Bank of America says “digital currencies seem inevitable,” adding that central bank digital currencies (CBDCs) and stablecoins are “a natural evolution of today’s monetary and payment systems.” The bank expects “private sector beneficiaries to emerge at all phases of CBDC implementation.”
Bank of America on the future of money and payments
The Bank of America (BOA) Global Research Team released a report on global cryptocurrencies, digital assets, and central bank digital currencies (CBDCs) earlier this week. The bank wrote:
Digital currencies seem inevitable. We view distributed ledgers and digital currencies, such as CBDCs and stablecoins, as a natural evolution of current monetary and payment systems.
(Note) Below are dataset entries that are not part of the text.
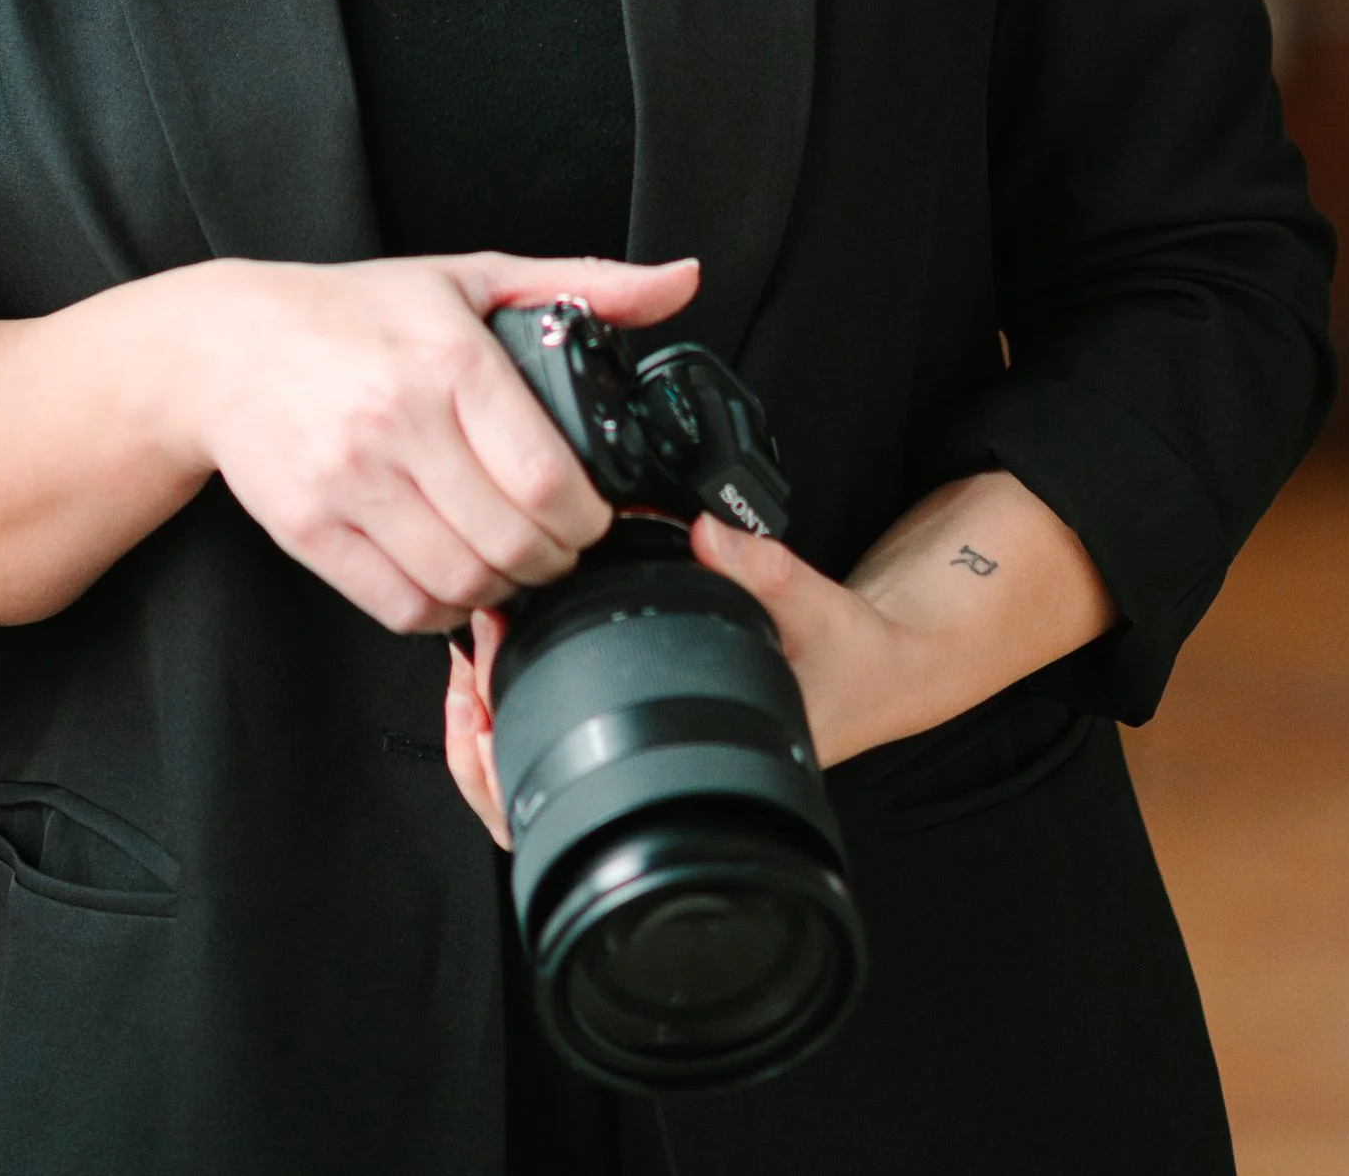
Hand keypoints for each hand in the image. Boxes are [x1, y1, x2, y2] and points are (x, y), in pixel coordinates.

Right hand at [184, 250, 697, 636]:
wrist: (227, 346)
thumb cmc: (355, 312)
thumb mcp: (470, 277)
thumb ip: (583, 283)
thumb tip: (681, 280)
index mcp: (450, 360)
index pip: (549, 479)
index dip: (588, 519)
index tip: (590, 516)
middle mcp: (399, 421)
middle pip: (514, 544)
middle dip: (553, 560)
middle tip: (555, 546)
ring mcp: (350, 481)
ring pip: (462, 582)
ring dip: (499, 589)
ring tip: (504, 561)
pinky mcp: (309, 528)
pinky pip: (400, 606)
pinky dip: (439, 608)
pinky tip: (448, 574)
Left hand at [444, 470, 1118, 837]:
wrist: (884, 667)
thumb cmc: (852, 658)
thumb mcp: (820, 611)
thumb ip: (766, 572)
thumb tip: (707, 531)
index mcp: (695, 773)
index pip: (576, 811)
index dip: (507, 763)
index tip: (479, 684)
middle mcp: (659, 783)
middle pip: (528, 816)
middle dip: (479, 745)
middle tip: (463, 668)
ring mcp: (646, 763)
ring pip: (536, 787)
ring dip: (491, 725)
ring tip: (474, 658)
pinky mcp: (647, 723)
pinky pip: (566, 740)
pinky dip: (526, 703)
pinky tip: (510, 653)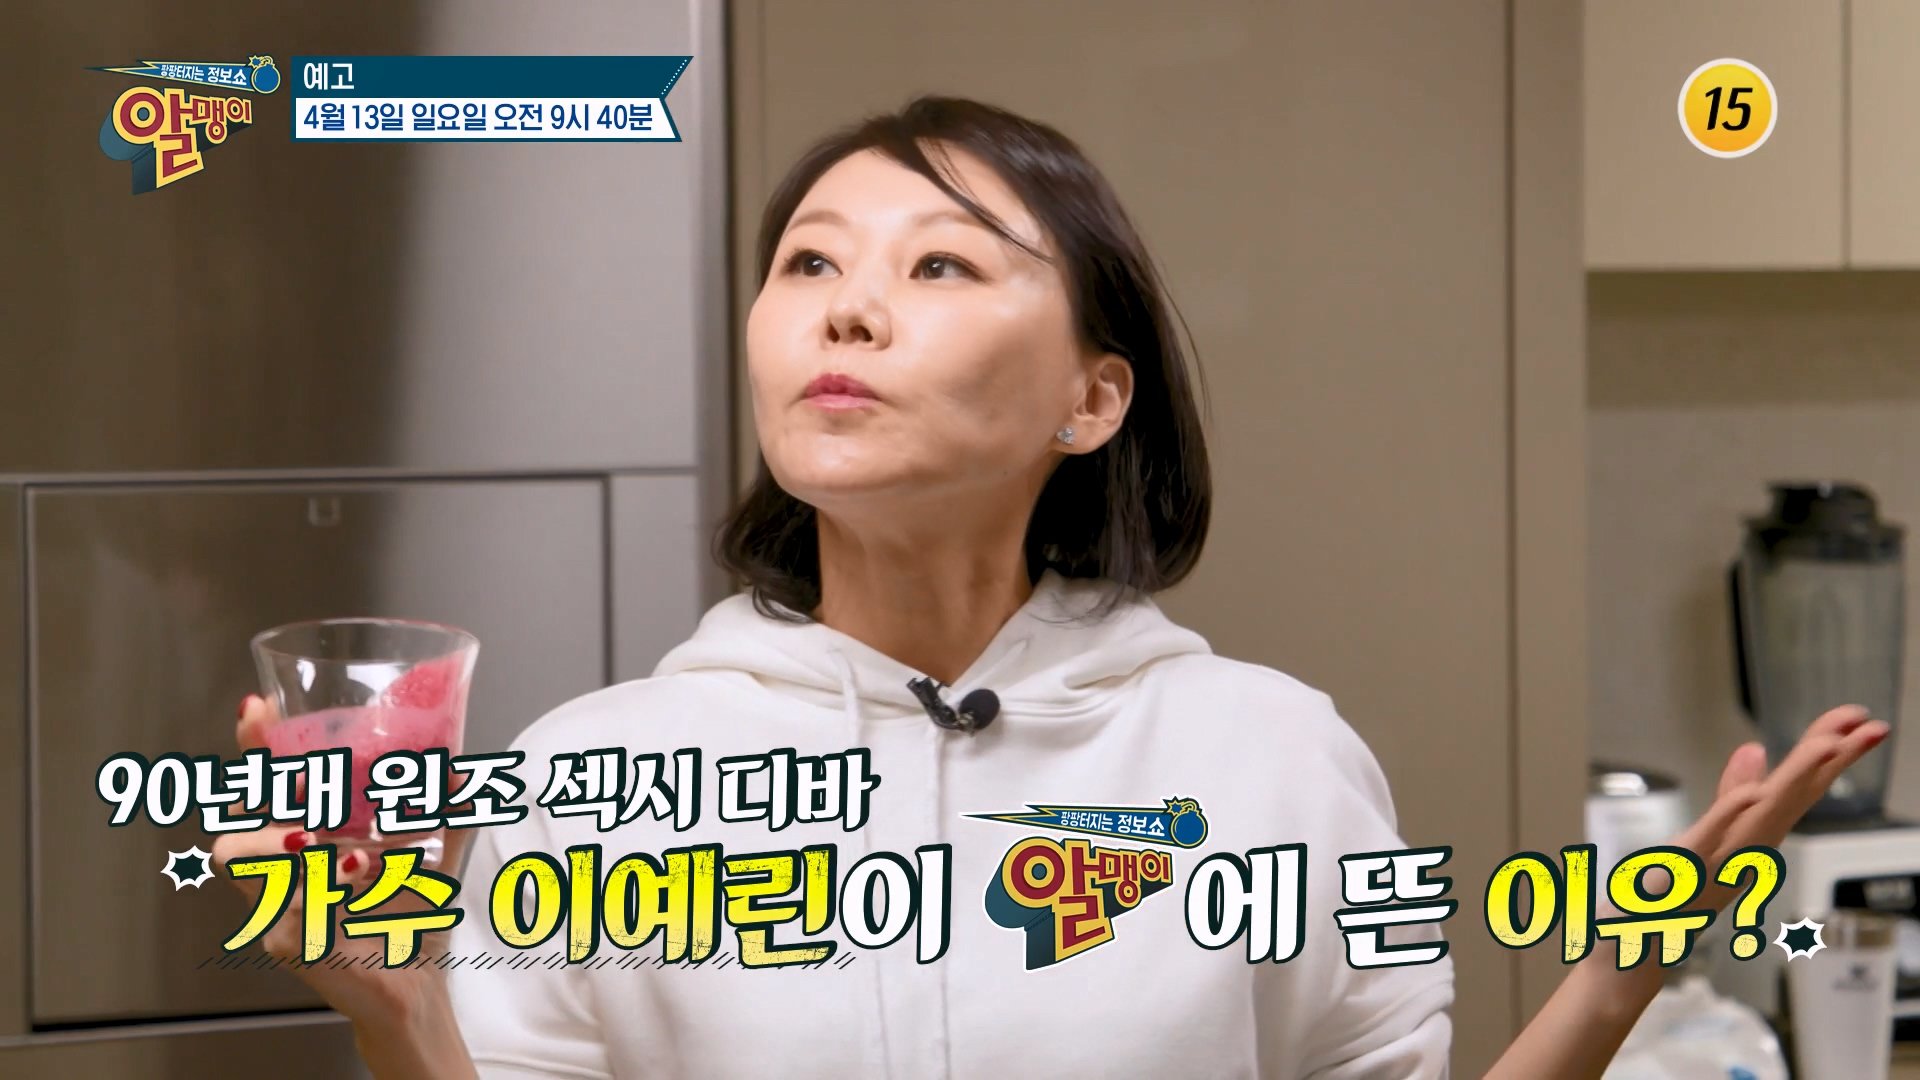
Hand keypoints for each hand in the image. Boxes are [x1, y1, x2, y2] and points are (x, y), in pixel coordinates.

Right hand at [209, 695, 477, 1027]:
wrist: (418, 988)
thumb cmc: (411, 920)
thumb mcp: (436, 857)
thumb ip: (448, 810)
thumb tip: (461, 767)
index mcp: (307, 840)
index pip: (263, 786)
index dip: (253, 747)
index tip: (257, 710)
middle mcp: (282, 874)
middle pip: (235, 824)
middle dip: (265, 803)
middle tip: (312, 797)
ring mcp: (277, 911)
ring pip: (245, 862)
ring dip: (290, 845)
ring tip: (348, 851)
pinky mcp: (289, 948)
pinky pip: (283, 913)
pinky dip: (320, 893)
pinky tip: (360, 882)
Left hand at [1486, 704, 1891, 1079]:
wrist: (1626, 956)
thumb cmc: (1666, 899)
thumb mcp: (1705, 837)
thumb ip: (1732, 797)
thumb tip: (1754, 752)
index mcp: (1749, 841)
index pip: (1796, 790)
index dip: (1827, 753)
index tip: (1857, 717)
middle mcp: (1742, 854)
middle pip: (1793, 800)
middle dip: (1832, 761)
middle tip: (1873, 726)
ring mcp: (1713, 865)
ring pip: (1762, 817)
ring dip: (1795, 781)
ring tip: (1829, 744)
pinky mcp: (1678, 873)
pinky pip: (1708, 840)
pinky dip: (1730, 815)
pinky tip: (1755, 790)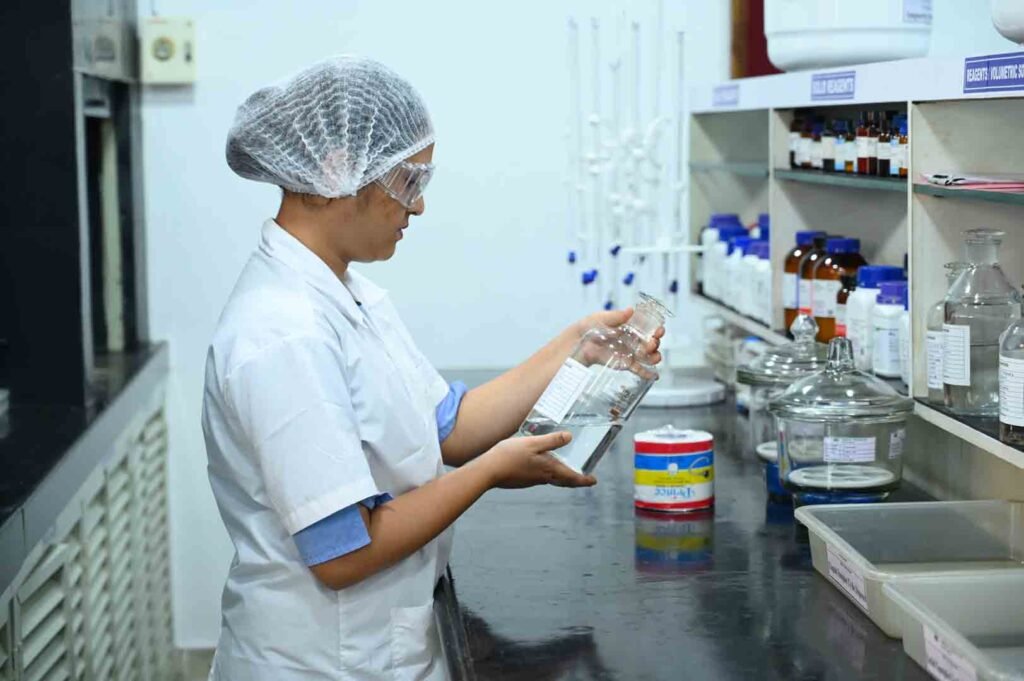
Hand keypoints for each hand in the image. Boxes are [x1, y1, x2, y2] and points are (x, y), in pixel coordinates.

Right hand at [476, 432, 596, 489]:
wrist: (487, 472)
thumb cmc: (509, 456)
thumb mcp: (532, 443)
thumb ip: (551, 440)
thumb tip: (570, 437)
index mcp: (548, 469)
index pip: (571, 478)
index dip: (584, 480)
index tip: (594, 481)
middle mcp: (542, 477)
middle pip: (563, 480)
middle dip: (574, 479)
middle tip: (583, 477)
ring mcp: (531, 480)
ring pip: (551, 478)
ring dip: (560, 475)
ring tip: (565, 469)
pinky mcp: (522, 479)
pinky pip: (539, 476)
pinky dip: (546, 473)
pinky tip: (541, 465)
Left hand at [575, 308, 665, 364]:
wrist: (576, 343)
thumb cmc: (588, 327)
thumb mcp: (601, 318)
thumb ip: (616, 316)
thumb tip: (631, 310)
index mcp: (629, 326)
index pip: (648, 328)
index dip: (656, 329)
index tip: (659, 331)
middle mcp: (632, 339)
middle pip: (650, 342)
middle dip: (655, 343)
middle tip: (653, 343)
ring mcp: (629, 352)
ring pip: (647, 356)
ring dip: (654, 356)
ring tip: (652, 356)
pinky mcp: (624, 364)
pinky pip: (638, 369)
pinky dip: (647, 372)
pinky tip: (654, 375)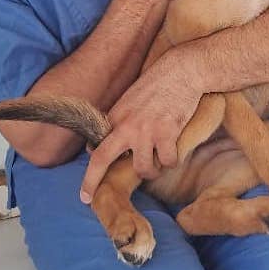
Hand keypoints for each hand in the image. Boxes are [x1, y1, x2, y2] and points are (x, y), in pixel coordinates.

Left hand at [80, 53, 202, 202]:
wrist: (182, 70)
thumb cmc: (159, 82)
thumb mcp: (132, 98)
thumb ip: (121, 119)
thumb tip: (112, 140)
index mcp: (116, 116)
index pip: (95, 146)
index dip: (90, 166)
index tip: (86, 181)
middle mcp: (127, 125)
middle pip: (102, 160)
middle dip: (92, 182)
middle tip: (87, 199)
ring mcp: (147, 131)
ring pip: (143, 169)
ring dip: (152, 171)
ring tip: (158, 165)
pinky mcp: (167, 133)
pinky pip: (167, 162)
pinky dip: (172, 161)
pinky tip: (174, 152)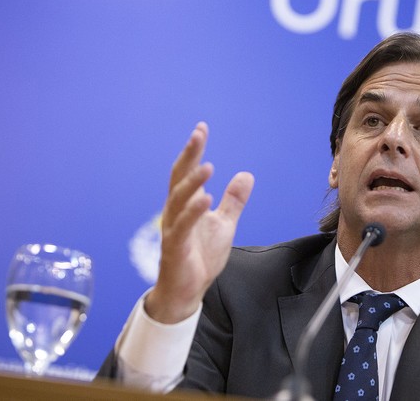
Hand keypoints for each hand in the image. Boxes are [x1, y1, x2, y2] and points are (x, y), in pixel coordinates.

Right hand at [145, 122, 253, 323]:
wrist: (187, 290)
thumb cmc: (201, 256)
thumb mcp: (224, 224)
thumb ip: (233, 201)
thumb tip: (246, 175)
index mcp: (186, 204)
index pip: (188, 172)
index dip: (194, 150)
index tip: (201, 128)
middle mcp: (175, 212)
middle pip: (179, 178)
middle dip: (188, 156)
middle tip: (198, 134)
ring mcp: (173, 229)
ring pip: (178, 200)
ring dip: (192, 182)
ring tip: (208, 166)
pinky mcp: (175, 247)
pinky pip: (183, 226)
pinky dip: (193, 211)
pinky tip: (205, 199)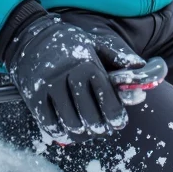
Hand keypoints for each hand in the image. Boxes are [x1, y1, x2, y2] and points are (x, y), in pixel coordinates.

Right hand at [1, 14, 130, 141]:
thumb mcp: (93, 44)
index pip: (106, 97)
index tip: (119, 123)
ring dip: (81, 134)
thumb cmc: (67, 43)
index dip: (115, 115)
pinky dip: (59, 132)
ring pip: (69, 122)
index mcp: (87, 64)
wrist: (31, 37)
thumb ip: (117, 57)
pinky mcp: (33, 95)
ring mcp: (49, 86)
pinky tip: (66, 132)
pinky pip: (47, 122)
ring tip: (87, 133)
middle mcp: (68, 75)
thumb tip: (141, 65)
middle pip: (89, 115)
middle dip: (100, 129)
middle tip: (103, 131)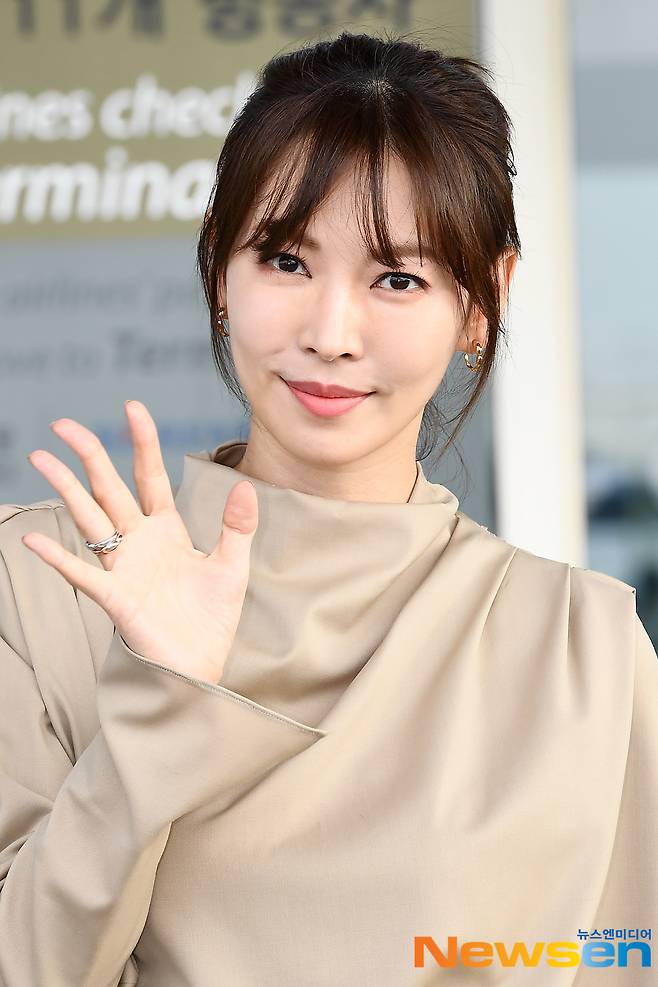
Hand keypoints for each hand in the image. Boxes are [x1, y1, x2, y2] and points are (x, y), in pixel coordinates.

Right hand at [22, 400, 258, 684]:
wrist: (201, 666)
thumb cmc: (212, 619)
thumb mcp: (232, 566)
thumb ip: (237, 527)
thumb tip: (245, 486)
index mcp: (167, 530)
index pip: (149, 476)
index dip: (142, 442)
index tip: (132, 406)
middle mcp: (139, 542)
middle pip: (108, 489)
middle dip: (89, 455)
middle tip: (63, 424)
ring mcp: (123, 568)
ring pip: (89, 519)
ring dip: (66, 490)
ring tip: (40, 458)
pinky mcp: (116, 598)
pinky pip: (82, 574)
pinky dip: (58, 559)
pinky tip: (33, 541)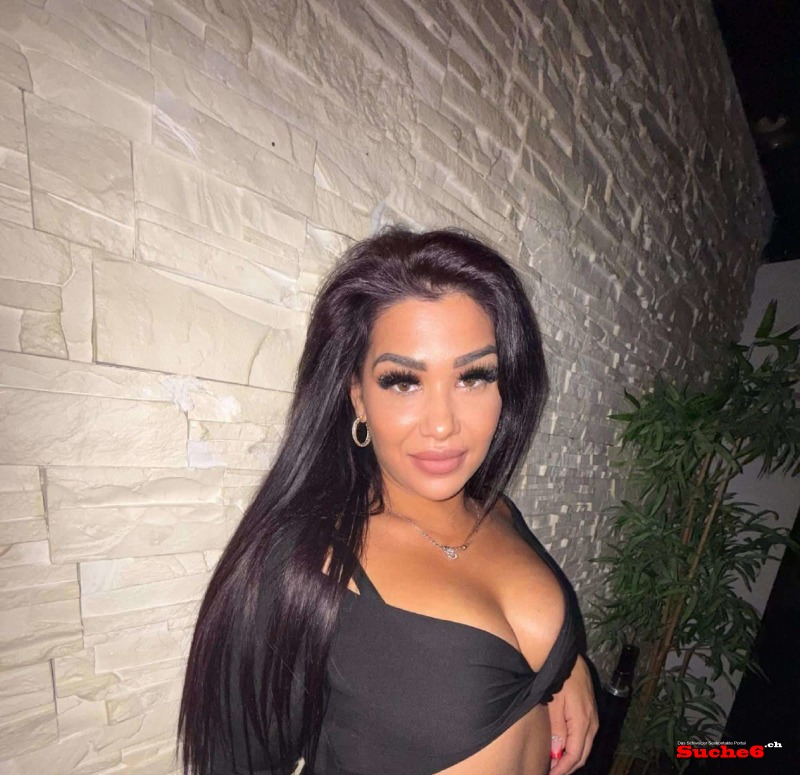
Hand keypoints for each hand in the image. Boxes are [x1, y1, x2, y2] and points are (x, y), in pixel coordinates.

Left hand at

“Our view is that CBDCs that leverage distributed ledger technology have the potential to revolutionize global financial systems and could be the most significant technological advancement in the history of money,” BOA described. .
The report explains that there are currently 114 central banks exploring CBDCs, representing 58% of the world’s countries and more than 95% of global GDP. He also notes that central bank digital currencies “do not change the definition of money, but will likely change how and when value is transferred over the next 15 years.”
According to Bank of America, “CBDC issuances by central banks seem inevitable for three reasons.” First, they “can increase the efficiency of cross-border and domestic payments and transfers”. In addition, they “can reduce the risk of loss of central bank monetary control” and “increase financial inclusion”.
The private sector is essential to the development of CBDCs
The Bank of America report adds that “the private sector is critical to the development and issuance of CBDCs,” stating:
Central banks and governments cannot build new financial systems based on distributed ledger technology alone and have indicated that they will leverage the private sector to drive innovation in digital assets. We expect private sector beneficiaries to emerge at all phases of CBDC implementation.
For example, the report notes that governments can “award contracts to payment and consulting companies in exchange for expertise.”
Bank of America also highlighted some risks. “The issuance and adoption of CBDCs could also increase the frequency of bank runs if not properly designed,” the bank warned, adding that “During times of stress in the banking system, people could withdraw deposits and exchange them for CBDCs, given that there is no credit or liquidity risk if distributed with the direct and hybrid approaches, increasing financial stability risks.
However, central banks could mitigate this risk by introducing CBDC holding limits, either temporarily or permanently.